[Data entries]
• • • • • • •
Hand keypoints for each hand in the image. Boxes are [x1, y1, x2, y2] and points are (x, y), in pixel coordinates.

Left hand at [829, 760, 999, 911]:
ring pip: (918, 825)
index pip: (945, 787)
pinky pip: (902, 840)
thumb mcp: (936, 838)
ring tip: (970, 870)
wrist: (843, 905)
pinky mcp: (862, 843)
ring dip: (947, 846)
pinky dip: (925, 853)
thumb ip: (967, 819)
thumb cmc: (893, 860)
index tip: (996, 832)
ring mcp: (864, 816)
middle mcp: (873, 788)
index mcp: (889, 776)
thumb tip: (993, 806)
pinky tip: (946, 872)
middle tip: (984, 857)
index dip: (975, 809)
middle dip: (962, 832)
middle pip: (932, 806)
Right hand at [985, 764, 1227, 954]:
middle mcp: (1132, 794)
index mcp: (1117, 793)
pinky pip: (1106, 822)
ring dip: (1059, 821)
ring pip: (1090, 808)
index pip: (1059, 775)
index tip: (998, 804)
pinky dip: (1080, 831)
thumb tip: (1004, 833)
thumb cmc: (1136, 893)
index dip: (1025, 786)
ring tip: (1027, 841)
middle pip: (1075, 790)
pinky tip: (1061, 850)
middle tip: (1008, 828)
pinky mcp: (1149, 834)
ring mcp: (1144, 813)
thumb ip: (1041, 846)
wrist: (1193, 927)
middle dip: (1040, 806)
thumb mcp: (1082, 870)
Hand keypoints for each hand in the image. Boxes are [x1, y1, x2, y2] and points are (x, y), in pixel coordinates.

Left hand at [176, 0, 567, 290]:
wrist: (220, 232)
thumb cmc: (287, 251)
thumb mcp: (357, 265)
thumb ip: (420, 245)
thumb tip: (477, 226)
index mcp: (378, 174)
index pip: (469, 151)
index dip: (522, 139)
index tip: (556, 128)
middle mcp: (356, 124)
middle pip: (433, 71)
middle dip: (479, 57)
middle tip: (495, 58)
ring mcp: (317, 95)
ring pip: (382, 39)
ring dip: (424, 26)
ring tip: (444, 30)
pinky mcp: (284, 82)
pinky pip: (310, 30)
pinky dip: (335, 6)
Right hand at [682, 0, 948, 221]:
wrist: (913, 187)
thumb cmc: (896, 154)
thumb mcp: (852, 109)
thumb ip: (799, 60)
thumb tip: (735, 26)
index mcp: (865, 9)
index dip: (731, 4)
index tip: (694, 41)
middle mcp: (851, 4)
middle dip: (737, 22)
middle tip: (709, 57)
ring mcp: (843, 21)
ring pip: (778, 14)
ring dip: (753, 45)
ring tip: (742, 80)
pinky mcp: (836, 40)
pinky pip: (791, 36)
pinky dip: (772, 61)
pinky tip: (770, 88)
• • • • • • •
#### [WHAT YOU HAVE TO DO]
Reproduce the data in full, precisely as given.

#### [REPLY]
Hand keypoints for each hand in the image. Boxes are [x1, y1, x2, y2] and points are (x, y), in pixel coordinates.

Left hand at [829, 760, 999, 911]:
ring pip: (918, 825)
index pip: (945, 787)
pinky pip: (902, 840)
thumb mcp: (936, 838)
ring tip: (970, 870)
wrist: (843, 905)
pinky mcp: (862, 843)
ring dip: (947, 846)
pinky dip: (925, 853)
thumb ip: (967, 819)
thumb cmc: (893, 860)
index tip: (996, 832)
ring mcp: (864, 816)
middle mcp: (873, 788)
index mcp: (889, 776)
thumb tip: (993, 806)
pinky tip: (946, 872)
middle tip: (984, 857)
index dip: (975, 809)
middle dip: (962, 832)
middle pip: (932, 806)
Right hand at [985, 764, 1227, 954]:
middle mcp: (1132, 794)
index mcp: (1117, 793)
pinky pip: (1106, 822)
ring dip: (1059, 821)
ring pip: (1090, 808)
index pip: (1059, 775)
index tip: (998, 804)
pinky dip: (1080, 831)
thumb tip: (1004, 833)
thumb cmc: (1136, 893)
index dip: (1025, 786)
ring tip: (1027, 841)
middle pip: (1075, 790)
pinky tip: (1061, 850)
middle tip: (1008, 828)
pinky mcp: (1149, 834)
ring mcp: (1144, 813)
thumb ip: (1041, 846)
wrist: (1193, 927)
middle dip: (1040, 806)
thumb mcp: (1082, 870)
Hand keypoints for each hand in the image. Boxes are [x1, y1, x2, y2] and points are (x, y), in pixel coordinates.

Left hand at [176, 0, 567, 290]:
wrist: (220, 232)
thumb cmc: (287, 251)
thumb mcp: (357, 265)
thumb ip: (420, 245)
thumb tip: (477, 226)
index mcp: (378, 174)
index pip: (469, 151)
index dip: (522, 139)
index tip: (556, 128)
middle mcp: (356, 124)
middle pip: (433, 71)
middle dip: (479, 57)
middle tip: (495, 58)
ring mcp: (317, 95)
ring pip: (382, 39)
ring dip: (424, 26)
ring tip: (444, 30)
pinky mcp: (284, 82)
pinky pip: (310, 30)
pinky dip: (335, 6)
Right hand at [682, 0, 948, 221]:
wrist: (913, 187)
thumb cmc: (896, 154)
thumb mcp: (852, 109)
thumb ip: (799, 60)
thumb tip: (735, 26)
index mcp: (865, 9)
index dip: (731, 4)
index tip: (694, 41)
middle mcp: (851, 4)
middle dip: (737, 22)
middle tip: (709, 57)
ring mcp: (843, 21)
ring pip: (778, 14)
ring dip: (753, 45)
ring tip: (742, 80)
pinky mcp: (836, 40)
pinky pip: (791, 36)
pinky dip: (772, 61)
pinky tip: (770, 88)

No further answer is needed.